The Astro Motel, once a haven for tired long-distance travelers near Waco’s infamous traffic circle, and more recently a high-crime address, has been shuttered and will fall to accommodate the widening of Interstate 35.

A notice from McLennan County Constable Freddie Cantu declared that “owners, employees and tenants” have been evicted, and warned anyone entering the premises could face criminal trespassing charges.

The notice is dated Jan. 9 and was tacked to a piece of plywood at the entrance to the hotel at 3416 S. J.H. Kultgen Freeway on the northbound interstate frontage road between New Road and the circle. It lies along a stretch of road that has seen the El Chico restaurant close and Texas Roadhouse Steakhouse face losing a slice of its parking lot due to the Texas Department of Transportation’s plans to widen I-35 from North Loop 340 to South Loop 340.

Land acquisition has been ongoing for years, and work will officially begin this spring, the transportation department has confirmed.

The department does not routinely resort to eviction notices to clear those living or staying on property it has bought or agreed to buy.

The Astro Motel proved a different story. Built in 1958, its rambling, ranch-style architecture, courtyard and offers of free HBO cable made it popular with travelers between Austin, San Antonio and Dallas. The Texas Historical Commission even listed it as a potential candidate for the National Register of Historic Places.

But time was not kind to The Astro Motel.

“It was a source of many calls for us,” said Waco Police spokesman Sgt. Patrick Swanton, speaking by phone. “Unfortunately, some lower-income hotels like that draw a criminal element, and that location had its share we had to respond to. Most recently, a wanted person barricaded himself in the attic of one of the spaces there. One bad apple can spoil the whole bunch. Some people living there are just down on their luck and needed a place to stay, but a lot of times there were less desirable people.”

He mentioned calls related to fights, wanted individuals and drug use.

Waco attorney Fred Brown, who represents owners Abdul Madatali and Wazir Madatali, said his clients negotiated a deal with TxDOT to sell the property, though he would not discuss specifics. Several of the last five or six residents, however, were in no mood to leave.

“When you live at a place, even a hotel, longer than 30 days, you are given a relocation check. You make your move, and TxDOT gives you check,” said Brown. “Several said, ‘No, we want the check first.’ My clients told TxDOT they no longer had a dog in this hunt, and said the highway department should take control. Again, some did not want to leave. Who knows everyone’s motivations? Anyway, TxDOT ended up placing a notice on the door of every occupied room. There were not that many. Most had already moved out. Finally, the eviction notice brought the matter to a close.”

Brown said the TxDOT deal would have left the business partners with a fraction of the one-acre site, so they chose to pull the plug.

“The hotel/motel industry has changed dramatically, become very competitive,” he said. “To get back in would take a lot more than they got for this place. I doubt they get back into the lodging industry.”

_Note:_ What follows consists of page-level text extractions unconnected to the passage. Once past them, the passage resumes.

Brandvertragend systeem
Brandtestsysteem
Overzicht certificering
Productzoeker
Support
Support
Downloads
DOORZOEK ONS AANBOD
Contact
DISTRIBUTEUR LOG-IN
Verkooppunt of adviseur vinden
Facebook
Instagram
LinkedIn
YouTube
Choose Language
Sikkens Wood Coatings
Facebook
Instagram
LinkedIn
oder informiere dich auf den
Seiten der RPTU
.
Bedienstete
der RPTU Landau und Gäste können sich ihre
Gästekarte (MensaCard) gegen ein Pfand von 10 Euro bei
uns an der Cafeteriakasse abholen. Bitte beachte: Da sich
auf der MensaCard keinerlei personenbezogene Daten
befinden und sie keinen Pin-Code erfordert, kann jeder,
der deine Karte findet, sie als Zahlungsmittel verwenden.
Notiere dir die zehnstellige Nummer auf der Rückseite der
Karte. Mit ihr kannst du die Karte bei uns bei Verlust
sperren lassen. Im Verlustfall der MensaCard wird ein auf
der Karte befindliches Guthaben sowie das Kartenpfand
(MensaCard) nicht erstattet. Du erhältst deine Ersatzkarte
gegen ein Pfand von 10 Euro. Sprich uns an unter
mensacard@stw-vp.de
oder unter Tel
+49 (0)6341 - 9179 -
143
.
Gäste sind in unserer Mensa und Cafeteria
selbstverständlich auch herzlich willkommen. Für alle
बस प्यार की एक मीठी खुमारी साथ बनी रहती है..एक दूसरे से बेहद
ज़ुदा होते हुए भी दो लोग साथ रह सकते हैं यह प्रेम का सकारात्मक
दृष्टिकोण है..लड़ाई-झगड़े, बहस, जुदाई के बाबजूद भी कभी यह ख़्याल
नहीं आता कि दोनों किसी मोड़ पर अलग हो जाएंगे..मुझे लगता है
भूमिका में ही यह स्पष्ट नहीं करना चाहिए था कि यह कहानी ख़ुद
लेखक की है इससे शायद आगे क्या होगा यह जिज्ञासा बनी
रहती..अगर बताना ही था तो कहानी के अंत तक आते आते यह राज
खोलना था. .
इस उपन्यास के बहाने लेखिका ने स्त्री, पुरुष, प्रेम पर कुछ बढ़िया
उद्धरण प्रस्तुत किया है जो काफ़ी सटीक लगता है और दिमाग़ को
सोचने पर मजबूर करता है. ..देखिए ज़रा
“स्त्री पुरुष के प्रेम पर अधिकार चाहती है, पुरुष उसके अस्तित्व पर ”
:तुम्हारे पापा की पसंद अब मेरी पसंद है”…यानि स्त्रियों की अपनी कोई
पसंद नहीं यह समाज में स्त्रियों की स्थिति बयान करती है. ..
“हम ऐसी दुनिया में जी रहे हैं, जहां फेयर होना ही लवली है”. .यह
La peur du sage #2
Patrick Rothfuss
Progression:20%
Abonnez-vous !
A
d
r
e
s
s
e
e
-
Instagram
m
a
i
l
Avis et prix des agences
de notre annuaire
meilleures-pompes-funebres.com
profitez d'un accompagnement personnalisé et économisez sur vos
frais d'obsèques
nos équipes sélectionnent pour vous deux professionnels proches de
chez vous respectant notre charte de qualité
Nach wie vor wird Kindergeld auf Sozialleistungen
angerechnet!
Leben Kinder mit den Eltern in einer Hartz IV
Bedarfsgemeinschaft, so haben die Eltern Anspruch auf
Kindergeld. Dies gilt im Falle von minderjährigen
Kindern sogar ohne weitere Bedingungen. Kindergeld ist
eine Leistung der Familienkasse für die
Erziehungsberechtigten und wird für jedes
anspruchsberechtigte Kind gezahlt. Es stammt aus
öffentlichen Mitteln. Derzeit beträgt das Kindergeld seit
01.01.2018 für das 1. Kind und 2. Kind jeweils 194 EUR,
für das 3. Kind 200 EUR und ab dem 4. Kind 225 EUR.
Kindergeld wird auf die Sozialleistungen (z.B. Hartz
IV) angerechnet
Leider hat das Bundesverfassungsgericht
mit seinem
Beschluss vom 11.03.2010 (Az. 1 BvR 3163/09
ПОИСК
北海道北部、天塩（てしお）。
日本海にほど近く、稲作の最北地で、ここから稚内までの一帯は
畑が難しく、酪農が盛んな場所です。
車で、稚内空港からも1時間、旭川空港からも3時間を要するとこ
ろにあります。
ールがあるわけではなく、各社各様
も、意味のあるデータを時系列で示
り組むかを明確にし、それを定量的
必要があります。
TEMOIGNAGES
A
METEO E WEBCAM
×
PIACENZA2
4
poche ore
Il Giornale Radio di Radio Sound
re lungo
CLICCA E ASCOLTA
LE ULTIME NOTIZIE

The Astro Motel site carries a $970,640 appraised taxable value, with $204,870 representing the value of the land, according to the McLennan County Appraisal District. The McLennan County Tax Office said $37,048 in delinquent 2017 taxes are owed on the property.

Waco real estate agent Gregg Glime is listing a 21,900-square-foot office and warehousing building on Interstate 35, near the Astro Motel and previously occupied by Nearly Me Technologies, a maker of prosthetic fashion products. He said he knows of no interest by TxDOT in that property.

“But I am hearing the highway department is being generous,” he said.

TxDOT spokesman Ken Roberts on Monday confirmed TxDOT had purchased the Astro Motel site “as part of our right-of-way acquisition that has been going on at least two years,” he said in a phone interview.

Asked about the eviction notice, he said, “This is not a process that started a couple of months ago. It’s been going on two years. It’s not something that suddenly came up as a surprise to anyone.” He said he could not make a blanket statement about which properties the department would or would not be interested in acquiring due to the ongoing I-35 widening.

He acknowledged the state has not yet authorized funding to widen that portion of I-35 that includes the Astro Motel, “but we have to move forward anticipating we will receive the funding to continue.”

This spring, TxDOT is scheduled to begin work on widening the interstate to four lanes in each direction from South 12th Street northward, a project that could cost an estimated $300 million and last four to seven years.

A visit to the Astro Motel site on Monday revealed signs advertising weekly rates for $140 plus tax, a decorative deer with a shattered ear, the eviction notice signed by Constable Freddie Cantu, and lots of litter. A Bible from the Gideon Society and a coffee pot sat side-by-side near an entrance.

Grafitti created with black spray paint delivered messages.

“Astro’s Closed but we’re still killin’ it,” said one.

“Our last hoorah,” proclaimed another.